A multivalued dependency represents dependency between attributes A,B and C in a relation such that for each value of A there is a set of
values of B and a set of values of B and C are independent of each other. A lossless join dependency is a property of decomposition which
means that no spurious tuples are generated when relations are combined through a natural join operation. Every weak entity has to be
related to a strong entity through a strong relationship. A weak entity cannot be uniquely identified by its own attributes. The participation
of weak entities in its identifying relationship is total. A weak or non identifying relationship exists between two entities when PK of one
of the related entities does not contain a PK component of the other related entities. A strong or identifying relationship is when the PK of
the relation entity contains the PK of the parent. Index whose search key species the sequential order of the file is called a primary index.

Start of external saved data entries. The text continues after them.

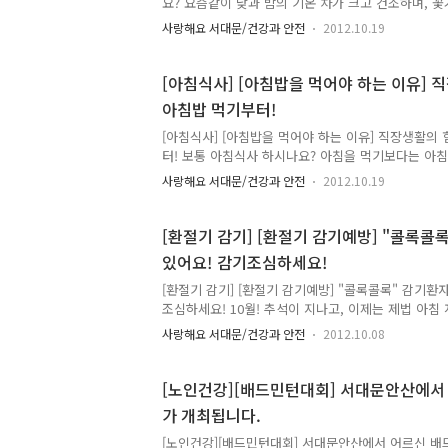
요? 요즘같이 낮과 밤의 기온 차가 크고 건조하며, 
성 호흡기질환인 천식이 가장 심해지기도 합니다. 천
사랑해요 서대문/건강과 안전
2012.10.19
아주 예민해진 상태로, 때때로 기관지가 좁아져서 숨이
소리가 들리면서 기침을 심하게 하는 증상을 나타내는
알레르기 염증 반응 때문에 발생하는 알레르기 질환입
[아침식사] [아침밥을 먹어야 하는 이유] 
적으로 발작적으로 나타나며 유전적 요인과 환경적 
아침밥 먹기부터!
다. 공기가 흐르는 길인 기관지 점막이 부어 오르고 
키면서 기관지가 막혀서 숨이 차게 되는 것이지요. 그
[아침식사] [아침밥을 먹어야 하는 이유] 직장생활의
어떻게 하면 예방할 ..
터! 보통 아침식사 하시나요? 아침을 먹기보다는 아
에 일어나자마자 밥을 먹자니 입맛도 없고, 만약 전날
사랑해요 서대문/건강과 안전
2012.10.19
르는 쪽으로 선택하고 말겠죠. 하지만 누구나 알고 
좋다고 합니다. 아침식사는 어떤 식사보다도 중요하고 
반적으로 우리가 섭취한 음식으로부터 에너지가 만들
[환절기 감기] [환절기 감기예방] "콜록콜
요되는데 낮에 직장에서 또는 학교에서 있을 때에 필
있어요! 감기조심하세요!
사로부터 공급되기 때문입니다. 어떻게 하면 아침식사
우선 아침 시간에 조금 일찍 일어나 가벼운 운동이라
[환절기 감기] [환절기 감기예방] "콜록콜록" 감기환
명 입맛을 돋워 주는 작..
조심하세요! 10월! 추석이 지나고, 이제는 제법 아
감도는 날씨가 되었네요. 하지만 낮에는 기온이 높아
사랑해요 서대문/건강과 안전
2012.10.08
는 분들이 급증하고 있다고 합니다. 아침 저녁으로 
를 챙겨입지 못했거나, 밤에 이불을 덮지 않고 잔 경우
이 급격하게 떨어져 감기에 걸리는 사례가 빈번하게 
[노인건강][배드민턴대회] 서대문안산에서
흔히 가벼운 질병을 일컬을 때 "감기와 같은 질병" 
가 개최됩니다.
합니다. 그러나 감기는 이렇게 가볍게 취급하기에는 
니다. 감기를 유발하는 바이러스는 정확하게 알려진 
[노인건강][배드민턴대회] 서대문안산에서 어르신 배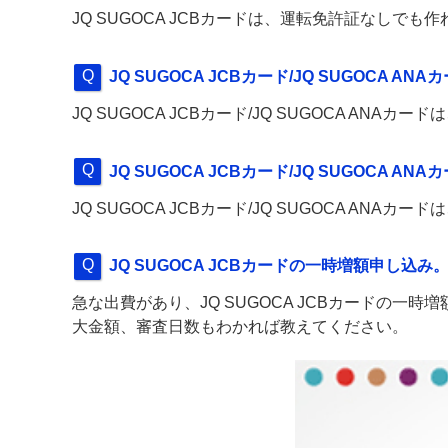
JQ SUGOCA JCBカードは、運転免許証なしでも
JQ SUGOCA JCBカード/JQ SUGOCA
JQ SUGOCA JCBカード/JQ SUGOCA AN
JQ SUGOCA JCBカード/JQ SUGOCA
JQ SUGOCA JCBカード/JQ SUGOCA AN
JQ SUGOCA JCBカードの一時増額申し込
急な出費があり、JQ SUGOCA JCBカードの一
大金額、審査日数もわかれば教えてください。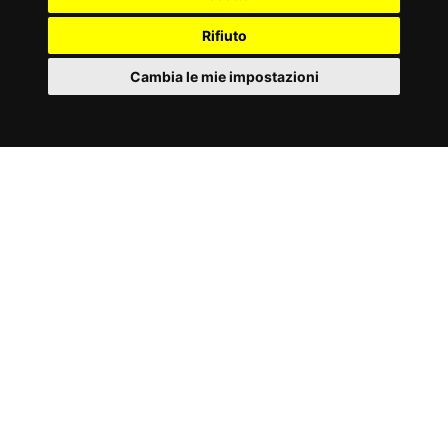
Tagga le tue foto e video con
Rifiuto
#toorxprofessional #laforzadellasolidità
ed
entra a far parte della comuninità
Cambia le mie impostazioni
ToorxProfessional !
IT
Cookies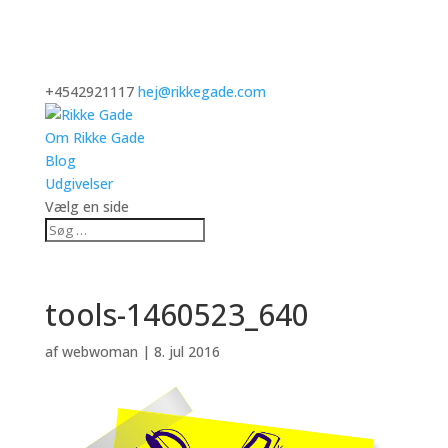
+4542921117
hej@rikkegade.com
Om Rikke Gade
Blog
Udgivelser
Vælg en side
tools-1460523_640
af
webwoman
|
8. jul 2016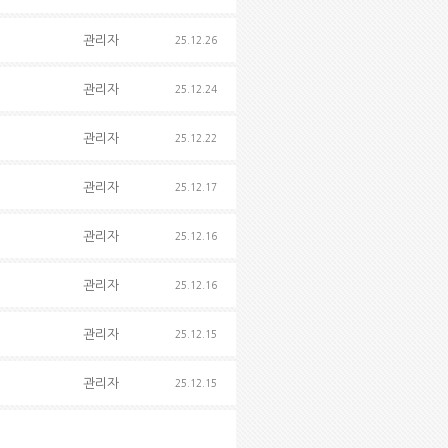
관리자
25.12.26
관리자
25.12.24
관리자
25.12.22
관리자
25.12.17
관리자
25.12.16
관리자
25.12.16
관리자
25.12.15
관리자
25.12.15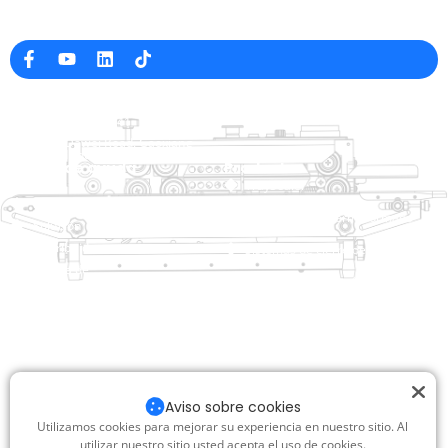
Fabricante profesional de máquinas de embalaje en China
Información de la empresa
raina@hualianmachinery.com
+8613738733841
No. 2 Dawei Road, Gaoxiang
Zona Industrial, Wenzhou, Zhejiang, China
Enlace de ayuda
Productos
Inicio
TraySealer
Productos
Envasadora de termoformado
Solución
Distribuidor
Sistemas de cierre de bolsas
Acerca de
Ensacadora automática
Servicio
Blog
Envasadora al vacío
Vídeo
Selladora
Póngase en contacto con
nosotros
Selladora de cartón
Aviso sobre cookies
Máquina de embalaje retráctil
Utilizamos cookies para mejorar su experiencia en nuestro sitio. Al
utilizar nuestro sitio usted acepta el uso de cookies.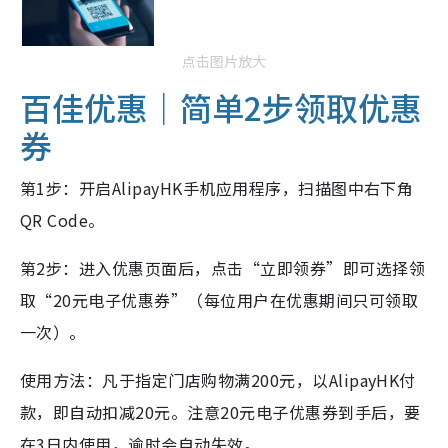
点击图片放大
百佳优惠｜简单2步领取优惠
券
第1步：开启AlipayHK手机应用程序，扫描图中右下角
QR Code。
第2步：进入优惠页面后，点击“立即领券”即可选择领
取“20元电子优惠券”（每位用户在优惠期间只可领取
一次）。
使用方法：凡于指定门店购物满200元，以AlipayHK付
款，即自动扣减20元。注意20元电子优惠券到手后，要
在3日内使用，逾时会自动失效。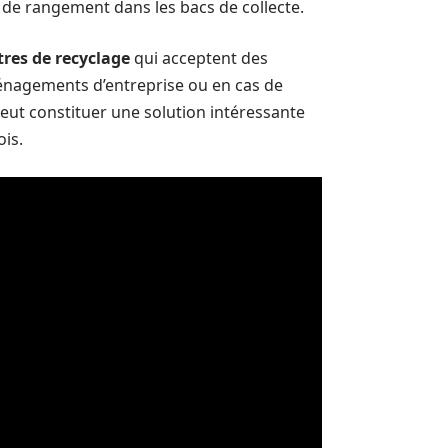
ité de rangement dans les bacs de collecte.
tres de recyclage
qui acceptent des
énagements d’entreprise ou en cas de
eut constituer une solution intéressante
is.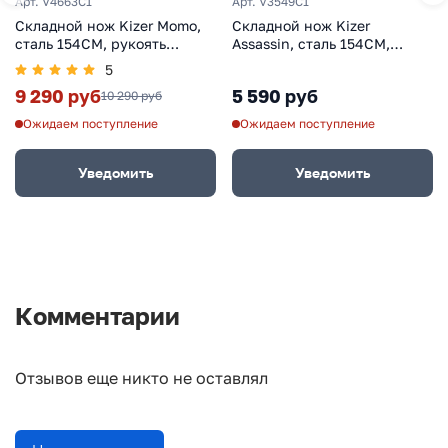
Арт. V4663C1
Арт. V3549C1
Складной нож Kizer Momo,
Складной нож Kizer
сталь 154CM, рукоять
Assassin, сталь 154CM,
алюминий
рукоять Micarta
5
9 290 руб
5 590 руб
10 290 руб
Ожидаем поступление
Ожидаем поступление
Уведомить
Уведомить
Комментарии
Отзывов еще никто не оставлял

Secondary index must be dense as the data file is nor ordered by the search key and so with a sparse index (which points to a block of records than an
individual record) it is impossible to retrieve all the keys. On the contrary, the primary index can be sparse. This is because the data file is ordered as per the
search key for a primary index. So, using the search key we can obtain the block of records where our key could be located and then do a sequential scan to
obtain the actual record. In a clustered index, order of data records is the same as order of index entries. While converting from ER diagram to relational
model, we need to be certain that if we strone an identifier for one entity in a relation representing another entity then the identifier never has a null value.
Also we should not introduce any redundancies. If both the entities participate fully, we need two relations as one entity related to multiple other entities.
Here, we will have 2 relations for both the entities and the relation for the entity at the “one end” will have the key of the entity at the “many end” i.e. we
cannot have the key of the entity at 1 end to the relation for the entity at many end as this will cause multi valued attributes since one entity in many side
maps to multiple entries on the one side. If participation of many-end is mandatory we can just use the above 2 relations and we won't have any null values.
If the participation of many-end is optional then the above construction fails due to nulls and we need to have 3 relations, one each for the 2 entities and
another for the relationship having the keys of the 2 entities. If participation of both the entities is optional then also we need 3 relations. By definition, a
prime attribute is any attribute part of some, not necessarily all candidate keys.